La notte prima non ha dormito, anche le normali operazioni di stretching sono rese difficoltose dalle centinaia di camere attorno a lui, ma è ora della palla a due.

“In questo momento sento le farfalle nello stomaco, ma so che appena inizierà la partita sarò pronto”.

Già…

Inizia con un alley-oop perfetto per Ricky Davis, continua con due intelligenti arresti e tiro; prosegue con assist per tutti e il suo marchio di fabbrica, il furto sulla linea di passaggio chiudendo con una roboante schiacciata. In pratica, nel primo quarto di gioco abbiamo l’intero campionario di quello che LeBron diventerà: un giocatore totale. E le cifre a fine partita sono quelle di un giocatore totale, con 25 punti, 6 rimbalzi, 9 assist e 4 palle rubate.

Che la gara si chiuda con una netta vittoria dei Kings non interessa davvero a nessuno, forse nemmeno ai californiani.

“Era la prima volta che lo vedevo giocare e devo dire che sono impressionato. LeBron fa sul serio”.

(Vlade Divac) 

MICHAEL CARTER-WILLIAMS

30 ottobre 2013

In quella che si potrebbe definire come la prima gara del Trust The Process philadelphiano, la prima di Brett Brown da head coach, va in scena uno degli esordi più incredibili degli ultimi vent’anni. Michael Carter-Williams, undicesima scelta assoluta da Syracuse, al debutto tra i professionisti contro i campioni in carica dei Miami Heat flirta con la quadrupla doppia, in una partita che conduce come un veterano, con una sicurezza e un controllo che fanno gridare tutti al miracolo. E che in quanto miracolo, purtroppo, resterà un caso piuttosto isolato nella sua travagliata carriera.
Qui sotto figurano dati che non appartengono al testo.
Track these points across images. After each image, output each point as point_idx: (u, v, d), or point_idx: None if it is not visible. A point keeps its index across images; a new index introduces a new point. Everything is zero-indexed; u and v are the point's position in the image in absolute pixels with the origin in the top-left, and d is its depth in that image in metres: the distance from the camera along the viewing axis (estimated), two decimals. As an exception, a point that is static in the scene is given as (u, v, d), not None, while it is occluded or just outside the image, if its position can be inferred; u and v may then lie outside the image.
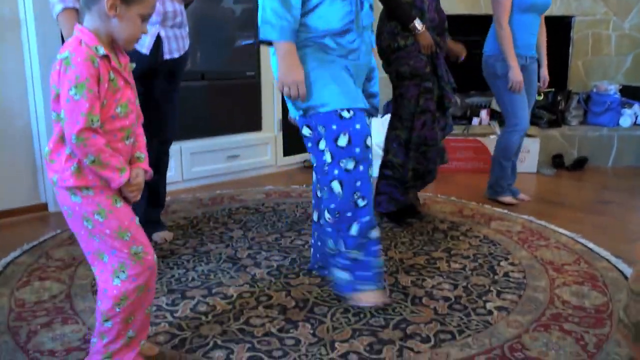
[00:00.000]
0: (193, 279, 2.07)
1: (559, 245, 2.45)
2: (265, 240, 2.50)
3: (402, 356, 1.56)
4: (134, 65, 1.38)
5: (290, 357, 1.55)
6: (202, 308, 1.84)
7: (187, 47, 2.22)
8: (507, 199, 3.17)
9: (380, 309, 1.83)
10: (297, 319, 1.77)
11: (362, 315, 1.80)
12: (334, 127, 1.76)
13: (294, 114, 1.88)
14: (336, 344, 1.62)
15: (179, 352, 1.57)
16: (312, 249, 2.13)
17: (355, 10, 1.80)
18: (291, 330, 1.70)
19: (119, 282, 1.32)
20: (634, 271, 1.20)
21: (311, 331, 1.69)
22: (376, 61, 2.03)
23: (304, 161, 4.14)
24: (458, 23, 3.84)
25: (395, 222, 2.72)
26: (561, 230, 2.65)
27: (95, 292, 1.81)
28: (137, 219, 1.36)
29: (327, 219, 1.83)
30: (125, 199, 1.34)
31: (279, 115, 3.94)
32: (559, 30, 4.54)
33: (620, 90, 4.41)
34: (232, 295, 1.94)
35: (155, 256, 1.38)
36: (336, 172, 1.77)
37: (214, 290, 1.98)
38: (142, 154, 1.40)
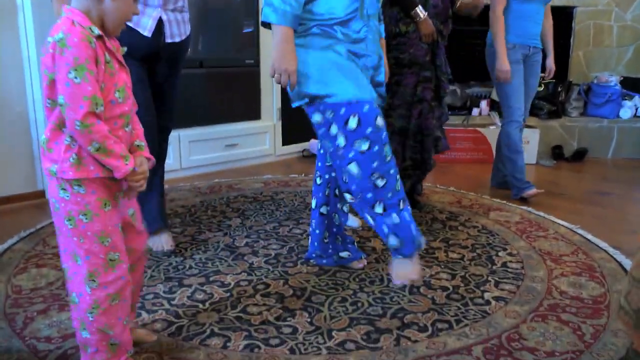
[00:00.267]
0: (191, 267, 2.07)
1: (558, 236, 2.45)
2: (263, 228, 2.50)
3: (400, 345, 1.56)
4: (125, 49, 1.32)
5: (287, 345, 1.55)
6: (200, 296, 1.84)
7: (188, 33, 2.20)
8: (532, 191, 3.03)
9: (378, 298, 1.83)
10: (295, 308, 1.77)
11: (359, 304, 1.79)
12: (343, 110, 1.74)
13: (297, 104, 1.86)
14: (333, 333, 1.62)
15: (176, 340, 1.57)
16: (310, 238, 2.12)
17: None
18: (288, 319, 1.70)
19: (89, 290, 1.26)
20: (635, 258, 1.20)
21: (308, 320, 1.69)
22: (383, 51, 2.01)
23: (303, 150, 4.13)
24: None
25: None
26: (560, 221, 2.64)
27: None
28: (119, 225, 1.29)
29: (350, 200, 1.80)
30: (114, 201, 1.28)
31: (278, 104, 3.92)
32: (560, 20, 4.51)
33: (621, 82, 4.39)
34: (229, 284, 1.93)
35: (128, 266, 1.31)
36: (352, 154, 1.75)
37: (211, 279, 1.97)
38: (142, 142, 1.34)
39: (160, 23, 2.06)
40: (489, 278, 2.01)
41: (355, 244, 2.19)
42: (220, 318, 1.69)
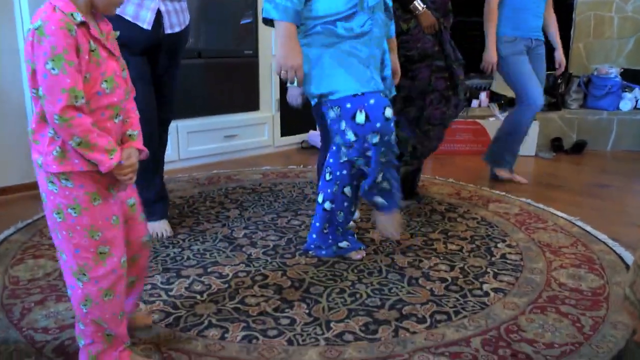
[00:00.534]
0: (188, 258, 2.06)
1: (557, 228, 2.44)
2: (261, 220, 2.49)
3: (398, 336, 1.56)
4: (117, 33, 1.26)
5: (285, 336, 1.55)
6: (197, 287, 1.83)
7: (187, 22, 2.18)
8: (503, 172, 3.16)
9: (377, 290, 1.83)
10: (293, 299, 1.76)
11: (358, 296, 1.79)
12: (349, 105, 1.75)
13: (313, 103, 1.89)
14: (332, 324, 1.61)
15: (174, 331, 1.57)
16: (310, 229, 2.12)
17: None
18: (286, 310, 1.69)
19: (80, 284, 1.23)
20: None
21: (307, 311, 1.69)
22: (392, 49, 2.00)
23: (302, 142, 4.11)
24: (458, 4, 3.78)
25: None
26: (559, 213, 2.64)
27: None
28: (113, 218, 1.24)
29: (379, 162, 1.86)
30: (107, 193, 1.23)
31: (276, 95, 3.90)
32: (561, 11, 4.46)
33: (621, 74, 4.37)
34: (227, 275, 1.93)
35: (124, 261, 1.28)
36: (366, 144, 1.80)
37: (209, 270, 1.96)
38: (135, 131, 1.28)
39: (158, 14, 2.04)
40: (488, 270, 2.00)
41: (355, 235, 2.18)
42: (218, 309, 1.69)
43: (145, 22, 2.00)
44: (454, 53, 2.56)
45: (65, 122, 1.10)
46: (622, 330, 1.59)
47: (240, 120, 3.73)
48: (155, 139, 2.19)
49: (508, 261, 2.08)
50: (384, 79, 1.92)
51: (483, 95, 4.39)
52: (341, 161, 1.97)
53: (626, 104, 4.31)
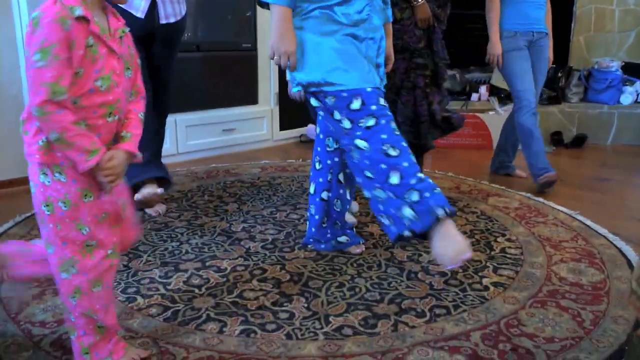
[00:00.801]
0: (187, 252, 2.05)
1: (557, 222, 2.43)
2: (260, 214, 2.48)
3: (397, 330, 1.55)
4: (127, 29, 1.24)
5: (283, 330, 1.54)
6: (196, 281, 1.82)
7: (183, 13, 2.16)
8: (544, 178, 2.92)
9: (376, 284, 1.82)
10: (292, 293, 1.75)
11: (357, 290, 1.78)
12: (345, 94, 1.70)
13: (296, 89, 1.83)
14: (330, 318, 1.60)
15: (172, 325, 1.56)
16: (308, 223, 2.10)
17: None
18: (285, 304, 1.68)
19: (69, 276, 1.21)
20: None
21: (305, 305, 1.68)
22: (387, 35, 1.97)
23: (300, 135, 4.10)
24: (459, -4, 3.76)
25: None
26: (559, 207, 2.63)
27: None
28: (103, 214, 1.22)
29: (367, 176, 1.68)
30: (99, 191, 1.21)
31: (275, 88, 3.88)
32: (561, 4, 4.46)
33: (622, 68, 4.35)
34: (226, 269, 1.92)
35: (117, 256, 1.27)
36: (359, 132, 1.69)
37: (207, 263, 1.95)
38: (129, 132, 1.24)
39: (153, 3, 2.02)
40: (488, 264, 1.99)
41: (354, 229, 2.17)
42: (216, 303, 1.68)
43: (139, 10, 1.98)
44: (442, 50, 2.55)
45: (43, 116, 1.08)
46: (622, 324, 1.58)
47: (238, 114, 3.71)
48: (148, 127, 2.20)
49: (508, 255, 2.07)
50: (377, 65, 1.88)
51: (483, 89, 4.37)
52: (329, 149, 1.96)
53: (627, 98, 4.29)
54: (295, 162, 3.45)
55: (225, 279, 1.84)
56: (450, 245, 1.55)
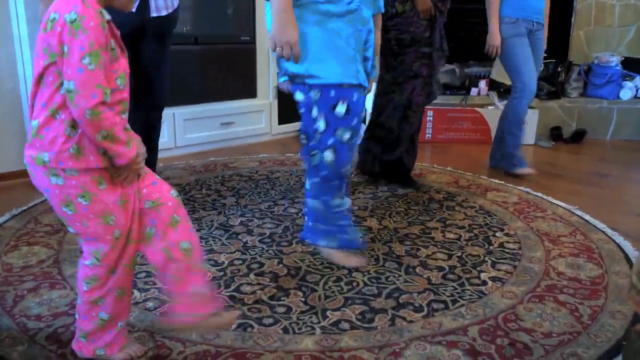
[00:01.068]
0: (184, 246, 2.04)
1: (555, 217, 2.43)
2: (258, 207, 2.47)
3: (395, 325, 1.54)
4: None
5: (280, 324, 1.53)
6: (193, 275, 1.81)
7: (175, 5, 2.13)
8: (526, 170, 3.05)
9: (374, 278, 1.81)
10: (289, 287, 1.74)
11: (354, 284, 1.77)
12: (333, 93, 1.69)
13: (282, 79, 1.80)
14: (328, 312, 1.60)
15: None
16: (305, 217, 2.09)
17: None
18: (282, 298, 1.67)
19: (90, 264, 1.25)
20: None
21: (303, 299, 1.67)
22: (377, 27, 1.95)
23: (299, 129, 4.08)
24: (459, -10, 3.74)
25: (374, 182, 2.80)
26: (558, 202, 2.62)
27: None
28: (120, 199, 1.22)
29: (313, 183, 1.81)
30: (109, 178, 1.21)
31: (274, 82, 3.86)
32: (562, -1, 4.45)
33: (622, 62, 4.33)
34: (223, 262, 1.91)
35: (133, 242, 1.27)
36: (331, 141, 1.72)
37: (205, 257, 1.95)
38: (128, 124, 1.27)
39: None
40: (486, 258, 1.99)
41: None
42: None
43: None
44: (440, 42, 2.53)
45: (96, 117, 1.10)
46: (620, 319, 1.57)
47: (237, 107, 3.69)
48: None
49: (506, 250, 2.06)
50: (366, 58, 1.85)
51: (482, 84, 4.35)
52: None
53: (626, 93, 4.28)
54: (293, 156, 3.44)
55: (222, 273, 1.83)
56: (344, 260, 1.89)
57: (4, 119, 2.76)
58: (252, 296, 1.68)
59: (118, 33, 1.20)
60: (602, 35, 4.62)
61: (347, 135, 1.72)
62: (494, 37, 2.90)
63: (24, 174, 2.86)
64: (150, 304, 1.62)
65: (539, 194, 2.74)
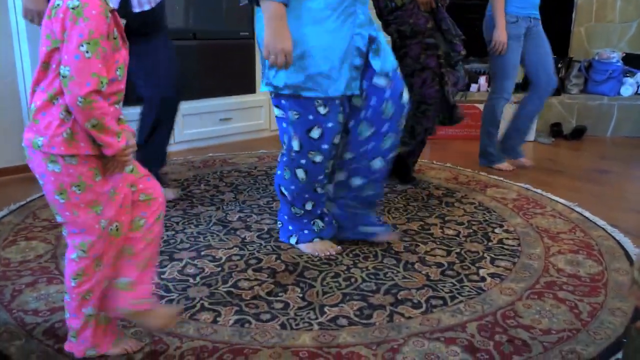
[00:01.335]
0: (182, 241, 2.03)
1: (555, 213, 2.42)
2: (256, 203, 2.46)
3: (393, 321, 1.54)
4: (124, 21, 1.26)
5: (278, 320, 1.52)
6: (190, 270, 1.81)
7: None
8: (503, 165, 3.15)
9: (372, 274, 1.81)
10: (287, 283, 1.74)
11: (352, 280, 1.77)
12: (311, 117, 1.74)
13: (266, 88, 1.79)
14: (325, 308, 1.59)
15: (165, 314, 1.54)
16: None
17: None
18: (280, 294, 1.67)
19: (76, 257, 1.24)
20: None
21: (300, 295, 1.66)
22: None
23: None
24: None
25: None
26: (557, 198, 2.61)
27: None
28: (111, 190, 1.23)
29: (283, 193, 1.92)
30: (105, 170, 1.22)
31: (273, 77, 3.84)
32: (563, -6, 4.43)
33: (623, 59, 4.32)
34: (221, 258, 1.90)
35: (120, 234, 1.27)
36: (303, 161, 1.81)
37: (202, 253, 1.94)
38: (122, 115, 1.28)
39: None
40: (485, 255, 1.98)
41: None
42: (210, 292, 1.67)
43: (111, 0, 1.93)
44: (453, 27, 2.52)
45: (88, 105, 1.10)
46: (620, 316, 1.57)
47: (236, 103, 3.68)
48: None
49: (505, 246, 2.06)
50: (378, 71, 1.79)
51: (482, 80, 4.34)
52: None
53: (627, 90, 4.26)
54: (292, 151, 3.42)
55: (220, 269, 1.82)
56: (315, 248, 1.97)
57: (2, 114, 2.75)
58: (249, 292, 1.68)
59: (122, 23, 1.21)
60: (603, 31, 4.59)
61: (318, 158, 1.81)
62: (502, 34, 2.88)
63: (22, 169, 2.87)
64: (147, 300, 1.61)
65: (539, 191, 2.73)
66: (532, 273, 1.84)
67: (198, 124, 3.50)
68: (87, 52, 1.08)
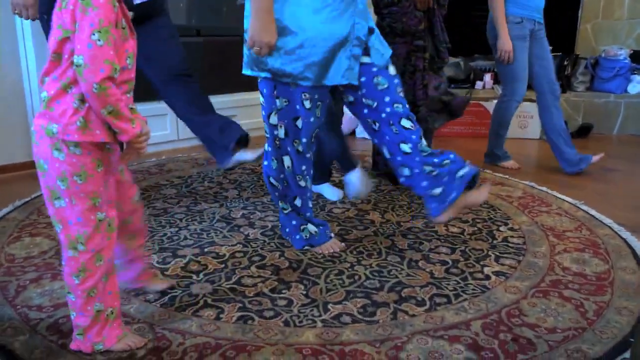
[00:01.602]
0: (185, 238, 2.03)
1: (561, 211, 2.40)
2: (260, 200, 2.46)
3: (397, 319, 1.53)
4: (132, 14, 1.30)
5: (281, 317, 1.52)
6: (194, 267, 1.81)
7: None
8: (509, 163, 3.16)
9: (376, 272, 1.80)
10: (290, 280, 1.73)
11: (356, 277, 1.76)
12: (298, 107, 1.75)
13: (253, 72, 1.78)
14: (329, 306, 1.58)
15: (168, 310, 1.54)
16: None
17: None
18: (283, 291, 1.66)
19: (76, 254, 1.25)
20: None
21: (304, 292, 1.66)
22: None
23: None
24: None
25: (393, 183, 2.69)
26: (563, 196, 2.60)
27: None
28: (105, 183, 1.26)
29: (273, 184, 1.92)
30: (108, 161, 1.25)
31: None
32: (569, -9, 4.40)
33: (631, 56, 4.28)
34: (224, 255, 1.90)
35: (114, 230, 1.29)
36: (289, 148, 1.82)
37: (206, 249, 1.94)
38: (134, 105, 1.30)
39: None
40: (490, 253, 1.97)
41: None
42: (214, 289, 1.66)
43: None
44: (442, 34, 2.52)
45: (103, 92, 1.13)
46: (627, 316, 1.55)
47: (239, 100, 3.68)
48: None
49: (510, 244, 2.04)
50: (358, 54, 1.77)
51: (487, 77, 4.32)
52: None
53: (634, 87, 4.23)
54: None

Che ci sia qualcosa di magico nell’aria, lo dimostra anche la clamorosa prestazione di Spencer Hawes – senza offesa, Spencer… – ma il basket offerto da MCW quella sera è semplicemente straordinario e fa pensare a più di un analista che i Sixers abbiano trovato la loro point guard del futuro.

Il suo primo canestro tra i professionisti è un furto con coast-to-coast chiuso con schiacciata: si può chiedere di meglio?

Nel resto della gara gestisce ogni possesso con grande serenità, senza forzare nulla, distribuendo bene il pallone ai compagni, prendendo tiri aperti dalla lunga distanza, mantenendo una grande reattività in difesa e correndo bene in contropiede.

Arriva un’inaspettata vittoria contro LeBron, Wade e compagnia, e il tabellino di Carter-Williams a fine gara è da stropicciarsi gli occhi: 22 punti, 12 assist, 9 rubate (record NBA per un rookie) e 7 rimbalzi.

La prima stagione è molto incoraggiante, chiusa con il trofeo di Rookie dell’anno ma col tempo, per colpa di qualche infortunio e forse una perdita di convinzione nei propri mezzi, MCW si è decisamente perso per strada, facendo la spola tra Milwaukee, Chicago, Charlotte e Houston.

Dopo l’ultima parentesi agli Orlando Magic, è stato tagliato lo scorso febbraio.